Question

$\lim_{x \to 0} \frac{x-sinx}{x^3}$

Answer 1

1/6

Answer 2

We are asked to evaluate the limit $\lim_{x \to 0} \frac{x-\sin x}{x^3}$.

As $x \to 0$, the numerator $x - \sin x \to 0 - \sin 0 = 0$.
As $x \to 0$, the denominator $x^3 \to 0^3 = 0$.
The limit is of the indeterminate form $\frac{0}{0}$. We can use either L'Hôpital's Rule or Taylor series expansion.

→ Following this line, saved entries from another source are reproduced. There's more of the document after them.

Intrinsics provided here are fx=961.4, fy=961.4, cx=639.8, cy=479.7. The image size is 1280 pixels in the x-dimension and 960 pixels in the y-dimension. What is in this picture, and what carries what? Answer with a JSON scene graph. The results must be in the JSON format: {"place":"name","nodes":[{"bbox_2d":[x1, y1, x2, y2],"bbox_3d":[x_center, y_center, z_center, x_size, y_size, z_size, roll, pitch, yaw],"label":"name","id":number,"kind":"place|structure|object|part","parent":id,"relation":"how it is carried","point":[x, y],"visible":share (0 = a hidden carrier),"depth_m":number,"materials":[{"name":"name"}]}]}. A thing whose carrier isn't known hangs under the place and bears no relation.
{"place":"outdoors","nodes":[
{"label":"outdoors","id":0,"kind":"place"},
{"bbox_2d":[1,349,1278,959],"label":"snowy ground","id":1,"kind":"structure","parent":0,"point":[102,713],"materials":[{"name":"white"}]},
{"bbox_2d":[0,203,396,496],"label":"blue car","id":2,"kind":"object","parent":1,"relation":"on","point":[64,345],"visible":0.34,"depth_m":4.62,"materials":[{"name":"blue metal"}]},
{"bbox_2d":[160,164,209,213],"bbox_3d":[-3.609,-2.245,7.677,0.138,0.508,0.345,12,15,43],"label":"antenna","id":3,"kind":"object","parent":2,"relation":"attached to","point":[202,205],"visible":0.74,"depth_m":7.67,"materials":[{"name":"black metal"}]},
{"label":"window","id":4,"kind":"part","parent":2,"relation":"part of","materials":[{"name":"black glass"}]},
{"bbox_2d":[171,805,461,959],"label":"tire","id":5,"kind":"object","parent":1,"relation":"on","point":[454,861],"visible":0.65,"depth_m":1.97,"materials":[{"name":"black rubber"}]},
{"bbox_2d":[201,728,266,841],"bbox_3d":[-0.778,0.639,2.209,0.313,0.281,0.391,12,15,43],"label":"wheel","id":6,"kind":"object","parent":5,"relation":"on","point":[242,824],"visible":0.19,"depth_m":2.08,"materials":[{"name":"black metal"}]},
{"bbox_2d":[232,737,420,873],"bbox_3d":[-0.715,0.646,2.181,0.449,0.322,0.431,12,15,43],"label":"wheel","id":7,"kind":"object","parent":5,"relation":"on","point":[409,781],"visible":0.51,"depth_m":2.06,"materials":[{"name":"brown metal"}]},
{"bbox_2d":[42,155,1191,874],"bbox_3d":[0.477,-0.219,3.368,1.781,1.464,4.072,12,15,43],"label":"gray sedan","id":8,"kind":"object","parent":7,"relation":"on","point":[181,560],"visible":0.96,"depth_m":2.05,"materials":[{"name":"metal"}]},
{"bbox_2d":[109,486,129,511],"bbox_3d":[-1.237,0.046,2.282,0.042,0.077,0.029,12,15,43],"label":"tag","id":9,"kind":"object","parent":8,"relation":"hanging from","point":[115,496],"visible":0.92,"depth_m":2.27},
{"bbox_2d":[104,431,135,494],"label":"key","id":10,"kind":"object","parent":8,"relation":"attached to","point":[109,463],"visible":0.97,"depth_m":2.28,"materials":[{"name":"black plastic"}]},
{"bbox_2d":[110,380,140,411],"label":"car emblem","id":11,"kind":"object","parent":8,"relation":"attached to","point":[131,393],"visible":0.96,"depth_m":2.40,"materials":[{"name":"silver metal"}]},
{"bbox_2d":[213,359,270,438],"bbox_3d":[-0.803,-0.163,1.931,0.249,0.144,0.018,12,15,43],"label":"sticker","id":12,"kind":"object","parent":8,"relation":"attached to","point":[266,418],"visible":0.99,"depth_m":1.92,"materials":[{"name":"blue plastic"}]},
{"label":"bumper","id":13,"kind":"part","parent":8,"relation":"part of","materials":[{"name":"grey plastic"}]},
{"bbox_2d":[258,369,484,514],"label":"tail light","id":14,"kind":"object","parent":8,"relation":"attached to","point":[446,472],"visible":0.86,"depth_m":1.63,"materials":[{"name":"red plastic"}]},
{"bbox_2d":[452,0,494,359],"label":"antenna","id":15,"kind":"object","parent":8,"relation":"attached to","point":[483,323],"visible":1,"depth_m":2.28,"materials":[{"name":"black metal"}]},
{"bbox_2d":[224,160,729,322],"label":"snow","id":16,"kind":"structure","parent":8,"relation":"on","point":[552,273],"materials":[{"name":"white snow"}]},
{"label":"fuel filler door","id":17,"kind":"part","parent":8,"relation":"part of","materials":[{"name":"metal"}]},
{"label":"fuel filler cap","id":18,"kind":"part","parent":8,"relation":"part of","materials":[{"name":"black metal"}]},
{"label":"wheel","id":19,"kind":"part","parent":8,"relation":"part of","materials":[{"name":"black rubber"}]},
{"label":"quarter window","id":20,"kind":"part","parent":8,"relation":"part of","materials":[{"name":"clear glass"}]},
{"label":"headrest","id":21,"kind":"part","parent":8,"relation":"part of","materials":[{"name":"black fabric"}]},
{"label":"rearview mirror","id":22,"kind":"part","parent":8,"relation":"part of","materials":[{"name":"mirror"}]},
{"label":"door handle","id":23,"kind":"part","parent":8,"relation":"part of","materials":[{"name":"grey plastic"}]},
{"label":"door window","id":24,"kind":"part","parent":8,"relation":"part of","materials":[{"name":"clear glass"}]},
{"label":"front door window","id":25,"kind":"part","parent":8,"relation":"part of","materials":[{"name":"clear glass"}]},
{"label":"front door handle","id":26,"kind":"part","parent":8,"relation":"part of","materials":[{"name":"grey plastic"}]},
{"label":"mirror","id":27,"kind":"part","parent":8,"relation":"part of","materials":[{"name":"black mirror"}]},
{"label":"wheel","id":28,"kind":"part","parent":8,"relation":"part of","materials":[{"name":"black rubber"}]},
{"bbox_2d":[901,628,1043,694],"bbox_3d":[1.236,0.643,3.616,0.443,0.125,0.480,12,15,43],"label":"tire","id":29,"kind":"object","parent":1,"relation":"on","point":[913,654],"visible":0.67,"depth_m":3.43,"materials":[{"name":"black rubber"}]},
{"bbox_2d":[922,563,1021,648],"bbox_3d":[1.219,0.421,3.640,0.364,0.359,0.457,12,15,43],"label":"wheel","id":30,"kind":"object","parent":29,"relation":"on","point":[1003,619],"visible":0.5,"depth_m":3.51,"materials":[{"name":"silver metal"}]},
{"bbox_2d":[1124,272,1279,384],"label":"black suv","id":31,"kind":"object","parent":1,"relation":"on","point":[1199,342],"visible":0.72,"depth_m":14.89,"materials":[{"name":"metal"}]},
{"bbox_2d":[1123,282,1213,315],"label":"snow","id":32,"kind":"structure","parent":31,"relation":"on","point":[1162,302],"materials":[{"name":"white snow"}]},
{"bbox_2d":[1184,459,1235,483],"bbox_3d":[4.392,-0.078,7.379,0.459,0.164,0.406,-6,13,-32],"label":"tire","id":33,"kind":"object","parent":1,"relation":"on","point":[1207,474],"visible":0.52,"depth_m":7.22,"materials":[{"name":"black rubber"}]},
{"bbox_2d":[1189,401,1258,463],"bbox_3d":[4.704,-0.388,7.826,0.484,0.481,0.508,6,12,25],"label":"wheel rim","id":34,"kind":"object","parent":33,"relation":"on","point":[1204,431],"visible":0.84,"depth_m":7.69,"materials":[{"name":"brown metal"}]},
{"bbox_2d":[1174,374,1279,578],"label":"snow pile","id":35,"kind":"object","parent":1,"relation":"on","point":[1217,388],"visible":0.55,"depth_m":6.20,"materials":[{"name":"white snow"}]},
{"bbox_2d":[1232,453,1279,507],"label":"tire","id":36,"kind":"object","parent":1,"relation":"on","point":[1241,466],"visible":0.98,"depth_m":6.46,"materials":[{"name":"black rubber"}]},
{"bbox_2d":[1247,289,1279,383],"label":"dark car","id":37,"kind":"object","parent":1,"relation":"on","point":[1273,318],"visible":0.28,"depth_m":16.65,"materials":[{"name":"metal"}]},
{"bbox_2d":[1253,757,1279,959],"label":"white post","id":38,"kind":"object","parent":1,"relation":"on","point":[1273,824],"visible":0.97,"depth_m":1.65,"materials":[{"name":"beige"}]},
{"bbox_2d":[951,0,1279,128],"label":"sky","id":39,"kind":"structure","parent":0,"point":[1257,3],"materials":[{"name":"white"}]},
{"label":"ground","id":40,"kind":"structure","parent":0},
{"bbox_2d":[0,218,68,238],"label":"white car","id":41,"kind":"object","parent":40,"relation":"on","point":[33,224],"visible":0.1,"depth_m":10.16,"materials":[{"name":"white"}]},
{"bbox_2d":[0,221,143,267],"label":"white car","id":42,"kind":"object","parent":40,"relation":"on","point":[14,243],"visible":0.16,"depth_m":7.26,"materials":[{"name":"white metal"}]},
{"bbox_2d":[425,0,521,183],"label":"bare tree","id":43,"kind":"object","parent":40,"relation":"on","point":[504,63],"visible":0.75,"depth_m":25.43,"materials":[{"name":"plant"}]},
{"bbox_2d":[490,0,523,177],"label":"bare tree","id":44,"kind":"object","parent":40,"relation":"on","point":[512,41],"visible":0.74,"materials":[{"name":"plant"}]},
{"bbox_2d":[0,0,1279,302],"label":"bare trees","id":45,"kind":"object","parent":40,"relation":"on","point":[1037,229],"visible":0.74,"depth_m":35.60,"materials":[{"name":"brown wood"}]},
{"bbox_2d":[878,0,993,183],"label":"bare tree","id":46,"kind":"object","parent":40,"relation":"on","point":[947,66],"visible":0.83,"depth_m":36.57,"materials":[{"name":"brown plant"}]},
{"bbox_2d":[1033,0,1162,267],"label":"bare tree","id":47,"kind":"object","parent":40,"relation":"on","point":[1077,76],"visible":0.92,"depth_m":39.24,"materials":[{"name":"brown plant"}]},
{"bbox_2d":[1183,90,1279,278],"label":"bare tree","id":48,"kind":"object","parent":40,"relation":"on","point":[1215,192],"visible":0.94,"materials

Method 1: Using L'Hôpital's Rule

Applying L'Hôpital's Rule:

$$\lim_{x \to 0} \frac{x-\sin x}{x^3} = \lim_{x \to 0} \frac{\frac{d}{dx}(x-\sin x)}{\frac{d}{dx}(x^3)} = \lim_{x \to 0} \frac{1-\cos x}{3x^2}$$

This is still of the form $\frac{0}{0}$. Applying L'Hôpital's Rule again:

$$= \lim_{x \to 0} \frac{\frac{d}{dx}(1-\cos x)}{\frac{d}{dx}(3x^2)} = \lim_{x \to 0} \frac{-(-\sin x)}{6x} = \lim_{x \to 0} \frac{\sin x}{6x}$$

This is still of the form $\frac{0}{0}$. Applying L'Hôpital's Rule a third time:

$$= \lim_{x \to 0} \frac{\frac{d}{dx}(\sin x)}{\frac{d}{dx}(6x)} = \lim_{x \to 0} \frac{\cos x}{6}$$

Now, substitute $x=0$:

$$= \frac{\cos 0}{6} = \frac{1}{6}$$

Method 2: Using Taylor Series Expansion

The Taylor series expansion of $\sin x$ around $x=0$ (Maclaurin series) is:

$$\sin x = x - \frac{x^3}{3!} + \frac{x^5}{5!} - \frac{x^7}{7!} + \dots$$

Substitute this into the expression:

$$\frac{x-\sin x}{x^3} = \frac{x - \left(x - \frac{x^3}{3!} + \frac{x^5}{5!} - \dots \right)}{x^3}$$ $$= \frac{x - x + \frac{x^3}{3!} - \frac{x^5}{5!} + \dots}{x^3}$$ $$= \frac{\frac{x^3}{6} - \frac{x^5}{120} + \dots}{x^3}$$

For $x \neq 0$, we can divide the numerator by $x^3$:

$$= \frac{1}{6} - \frac{x^2}{120} + \frac{x^4}{5040} - \dots$$

Now, take the limit as $x \to 0$:

$$\lim_{x \to 0} \left(\frac{1}{6} - \frac{x^2}{120} + \frac{x^4}{5040} - \dots \right) = \frac{1}{6} - 0 + 0 - \dots = \frac{1}{6}$$

Both methods give the same result.